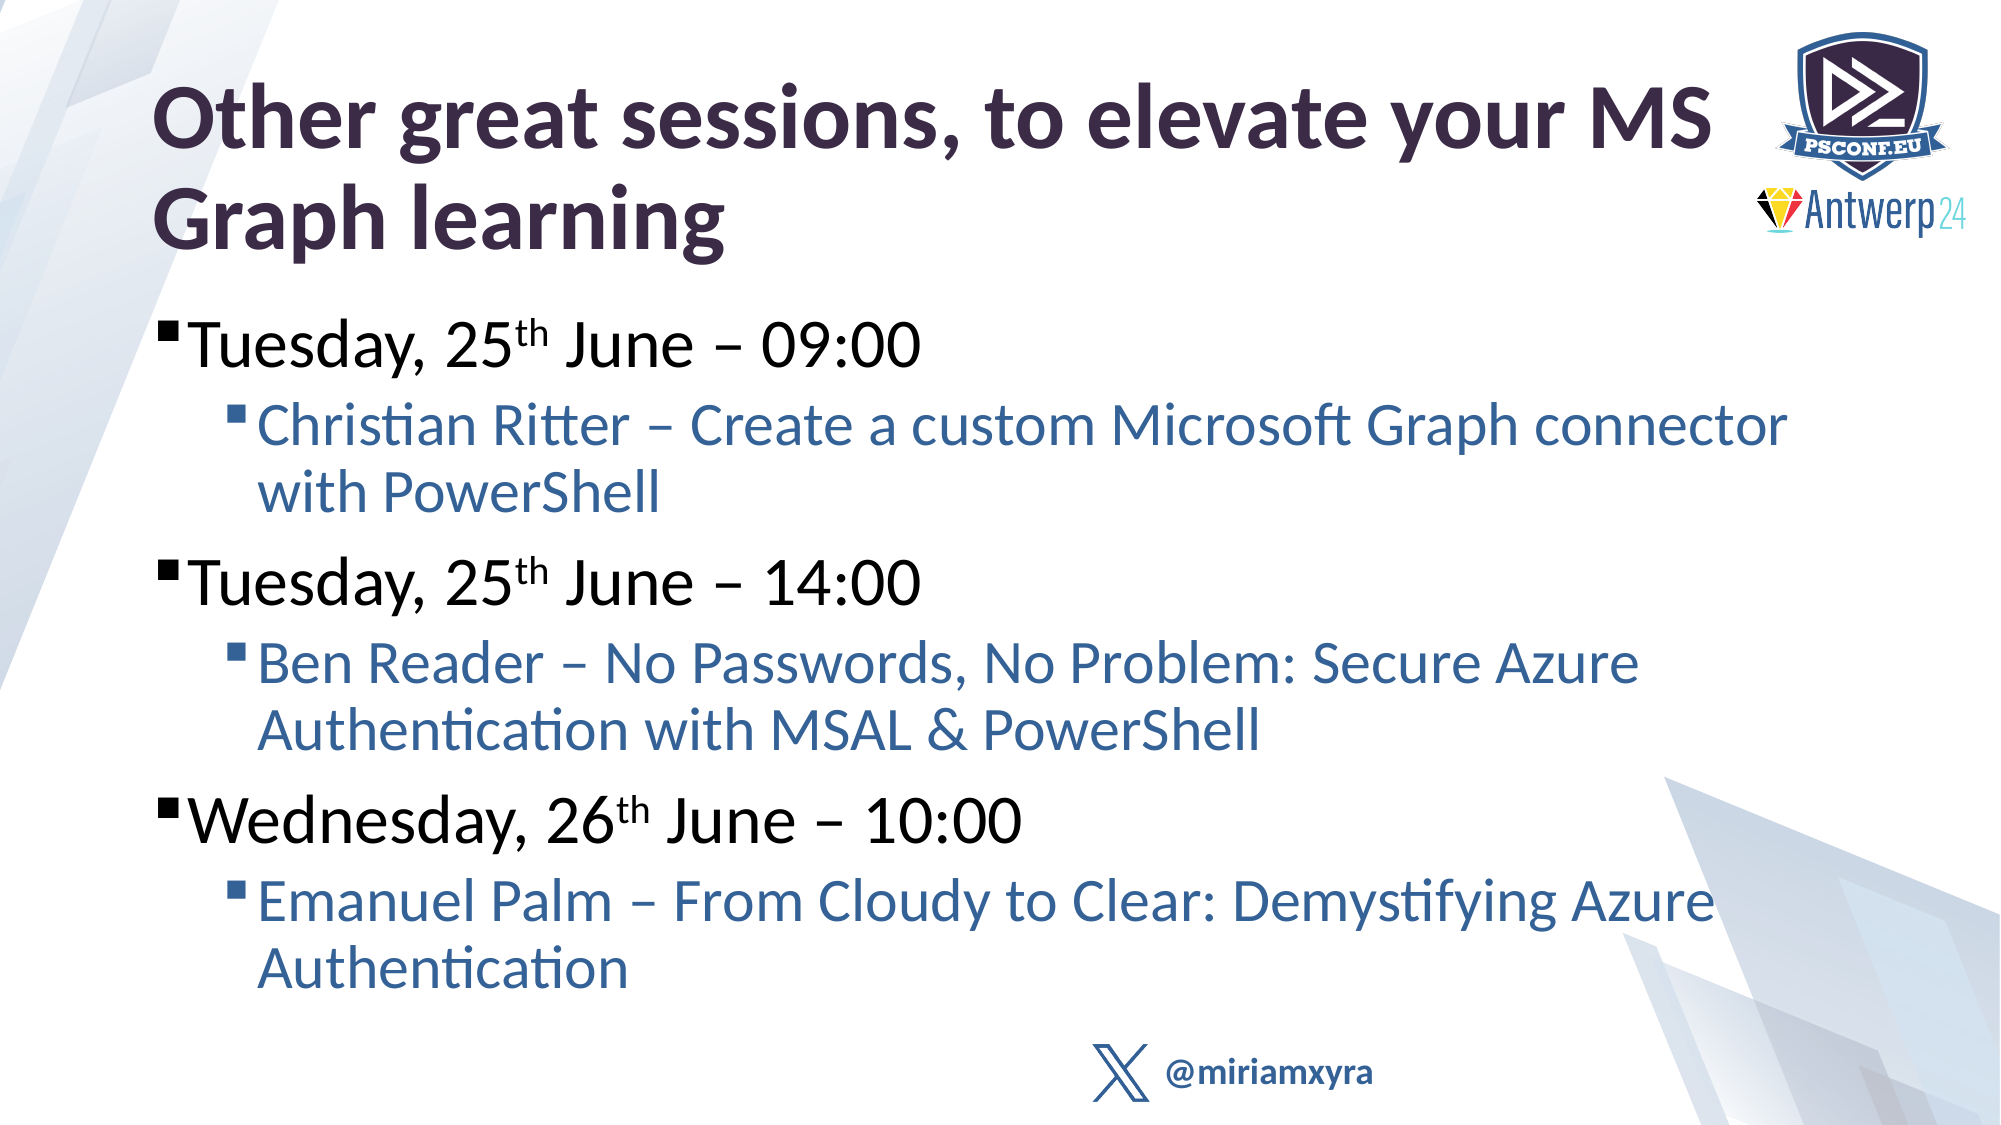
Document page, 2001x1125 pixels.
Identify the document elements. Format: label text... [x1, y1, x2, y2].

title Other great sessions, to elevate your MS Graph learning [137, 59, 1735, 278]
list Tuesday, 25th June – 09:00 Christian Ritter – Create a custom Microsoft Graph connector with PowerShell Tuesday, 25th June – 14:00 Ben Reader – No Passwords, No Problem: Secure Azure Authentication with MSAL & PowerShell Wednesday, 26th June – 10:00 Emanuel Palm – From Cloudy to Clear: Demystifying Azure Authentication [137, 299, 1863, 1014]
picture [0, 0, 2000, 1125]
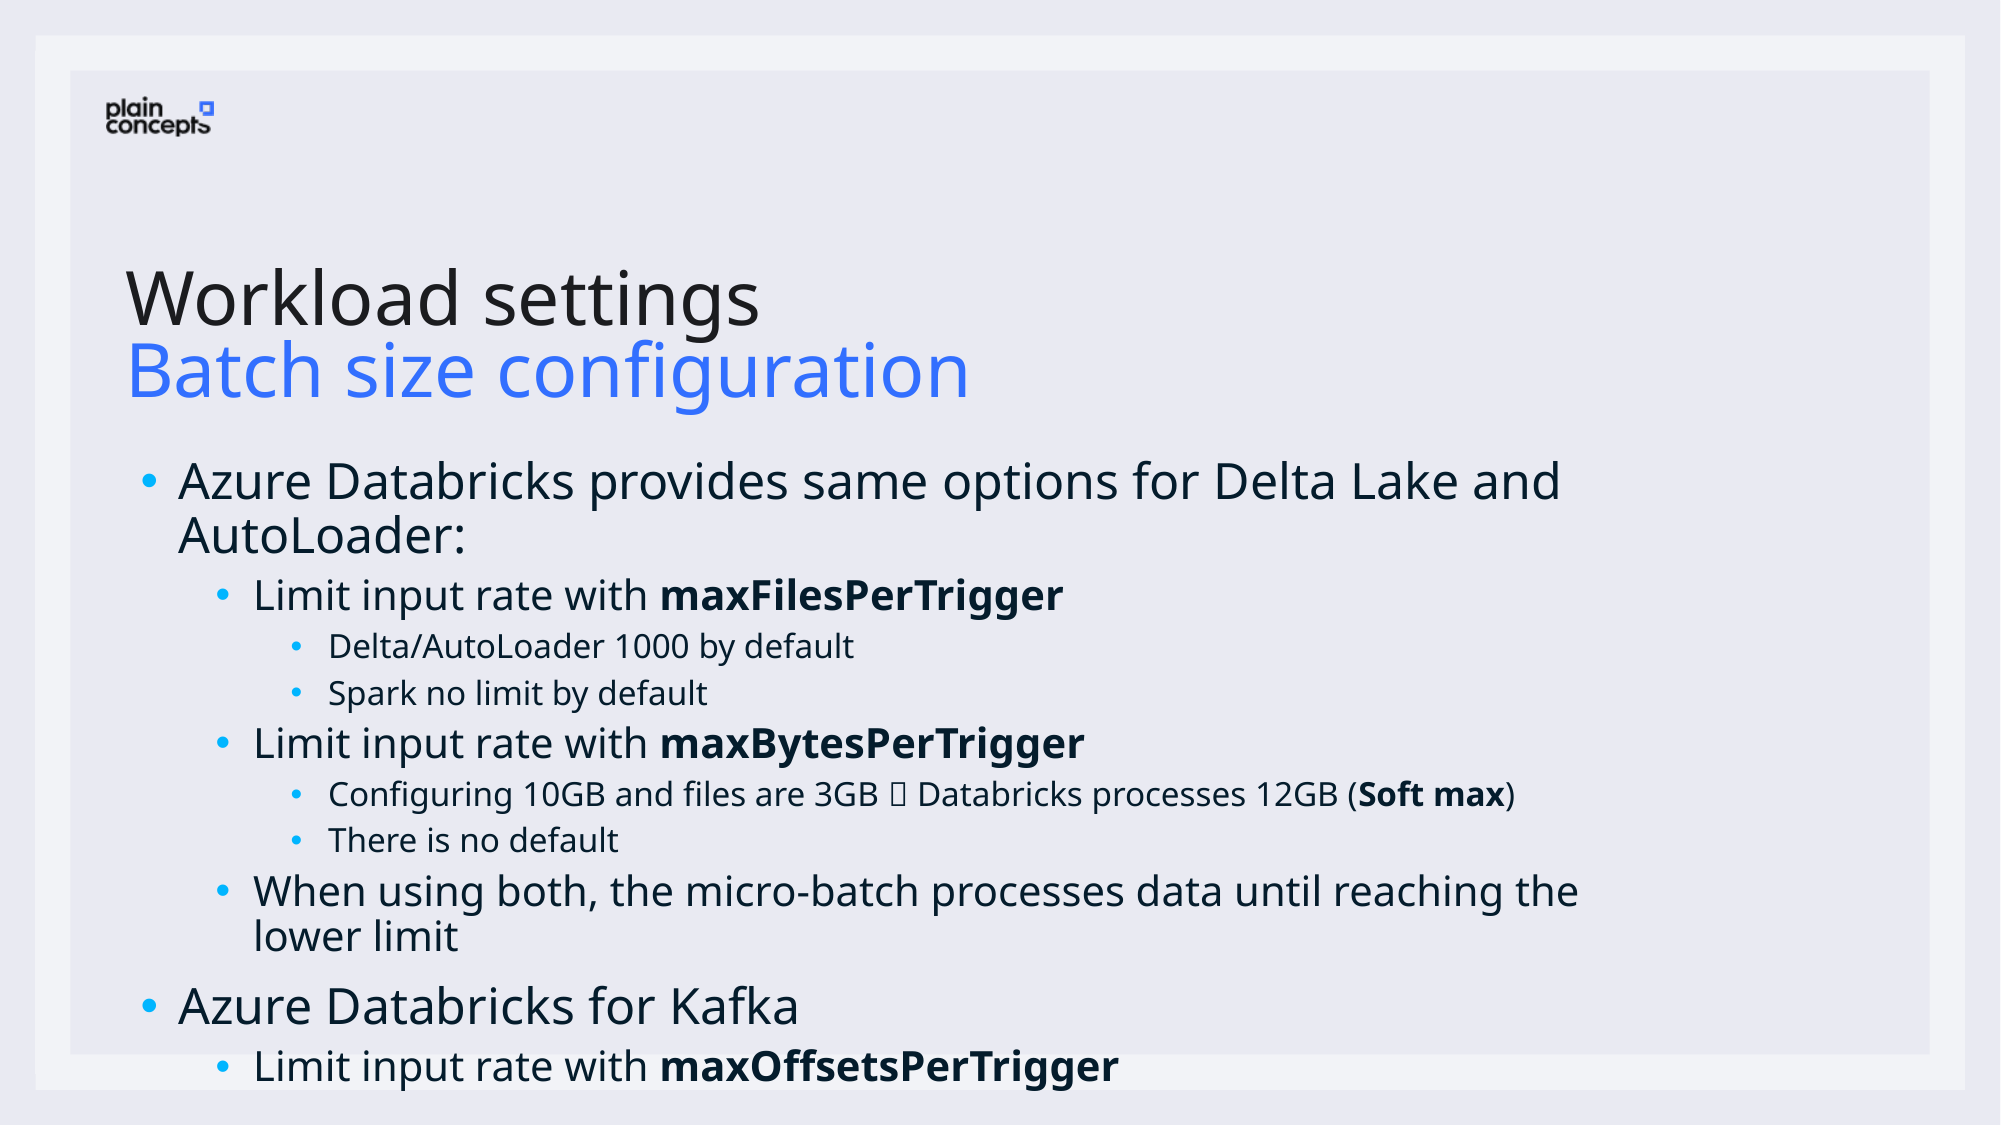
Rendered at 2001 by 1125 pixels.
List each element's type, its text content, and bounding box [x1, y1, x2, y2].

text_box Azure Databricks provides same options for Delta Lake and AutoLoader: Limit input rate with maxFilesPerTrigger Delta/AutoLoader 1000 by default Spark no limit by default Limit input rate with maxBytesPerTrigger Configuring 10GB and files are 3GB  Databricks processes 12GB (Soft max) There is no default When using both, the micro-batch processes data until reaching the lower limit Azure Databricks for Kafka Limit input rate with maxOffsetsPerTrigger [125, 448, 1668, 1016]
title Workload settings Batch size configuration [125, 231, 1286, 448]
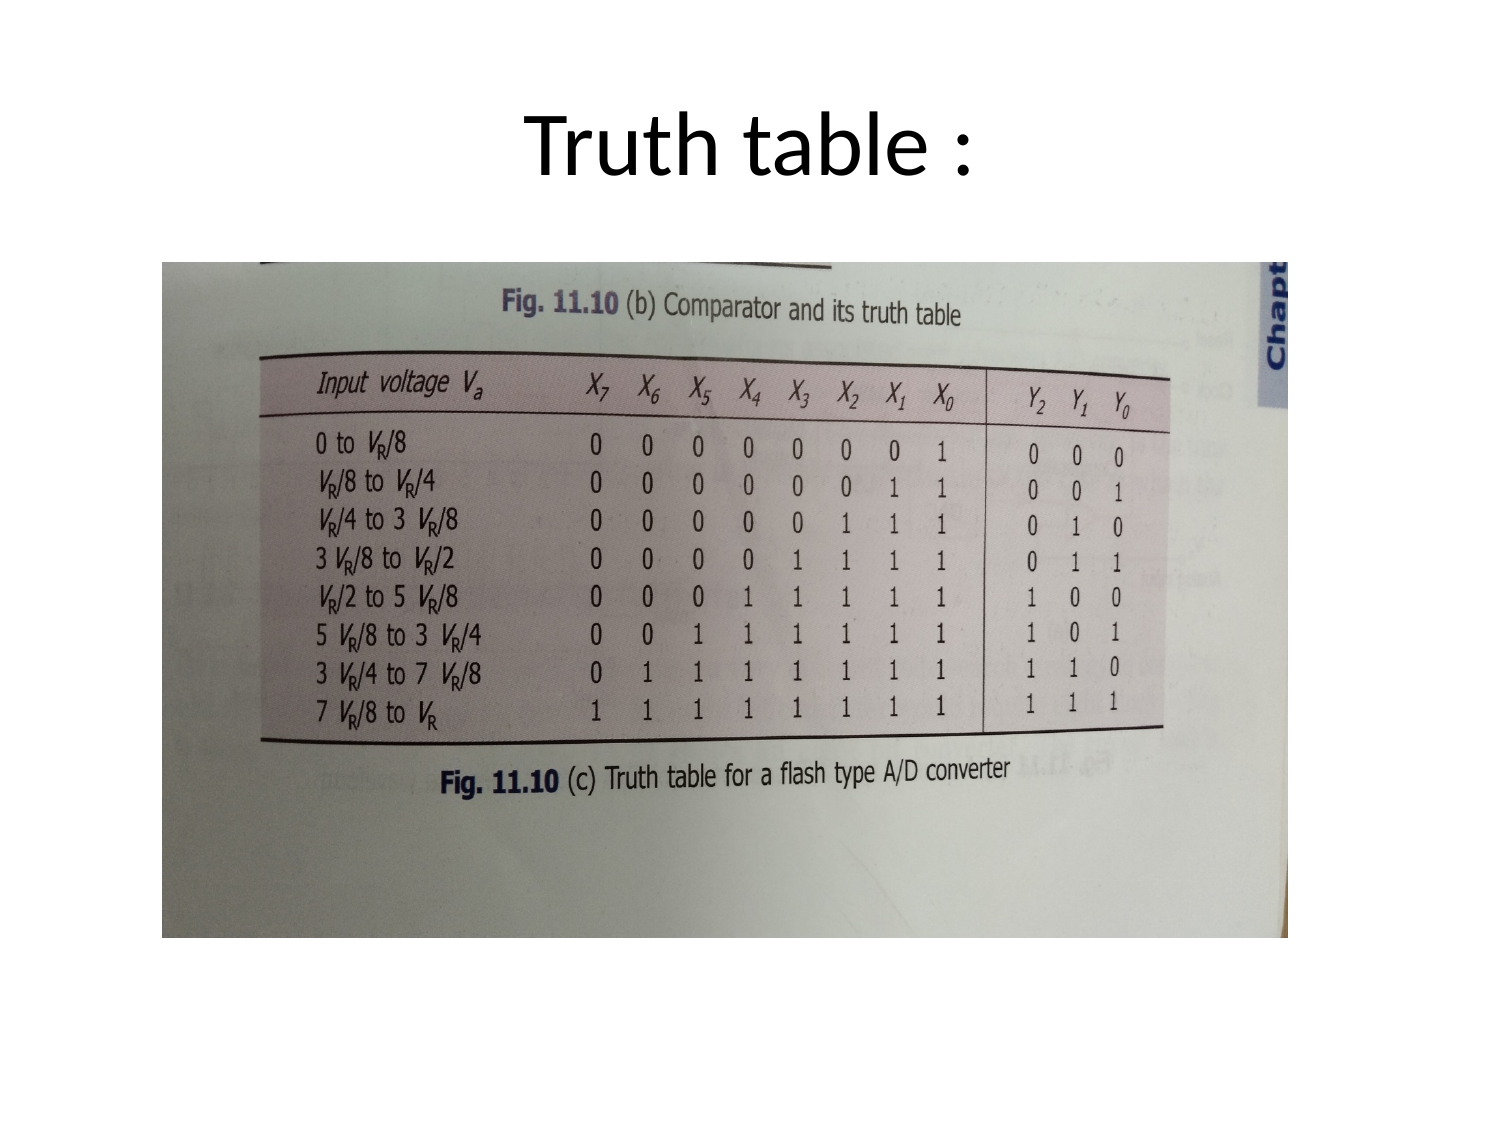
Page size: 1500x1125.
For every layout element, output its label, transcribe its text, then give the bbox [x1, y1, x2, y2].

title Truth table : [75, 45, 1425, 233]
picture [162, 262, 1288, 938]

# Aim of the task:
An exact, word-for-word version of the material is required, free of pictures.

# Solution to this problem:
Document page, 2001x1125 pixels.
Identify the document elements. Format: label text... [x1, y1, x2, y2].

title Other great sessions, to elevate your MS Graph learning [137, 59, 1735, 278]
list Tuesday, 25th June – 09:00 Christian Ritter – Create a custom Microsoft Graph connector with PowerShell Tuesday, 25th June – 14:00 Ben Reader – No Passwords, No Problem: Secure Azure Authentication with MSAL & PowerShell Wednesday, 26th June – 10:00 Emanuel Palm – From Cloudy to Clear: Demystifying Azure Authentication [137, 299, 1863, 1014]
picture [0, 0, 2000, 1125]
Rendered at 2001 by 1125 pixels.
List each element's type, its text content, and bounding box [x1, y1, x2, y2].

text_box Azure Databricks provides same options for Delta Lake and AutoLoader: Limit input rate with maxFilesPerTrigger Delta/AutoLoader 1000 by default Spark no limit by default Limit input rate with maxBytesPerTrigger Configuring 10GB and files are 3GB  Databricks processes 12GB (Soft max) There is no default When using both, the micro-batch processes data until reaching the lower limit Azure Databricks for Kafka Limit input rate with maxOffsetsPerTrigger [125, 448, 1668, 1016]
title Workload settings Batch size configuration [125, 231, 1286, 448]
Page size: 1500x1125.
For every layout element, output its label, transcribe its text, then give the bbox [x1, y1, x2, y2].

title Truth table : [75, 45, 1425, 233]
picture [162, 262, 1288, 938]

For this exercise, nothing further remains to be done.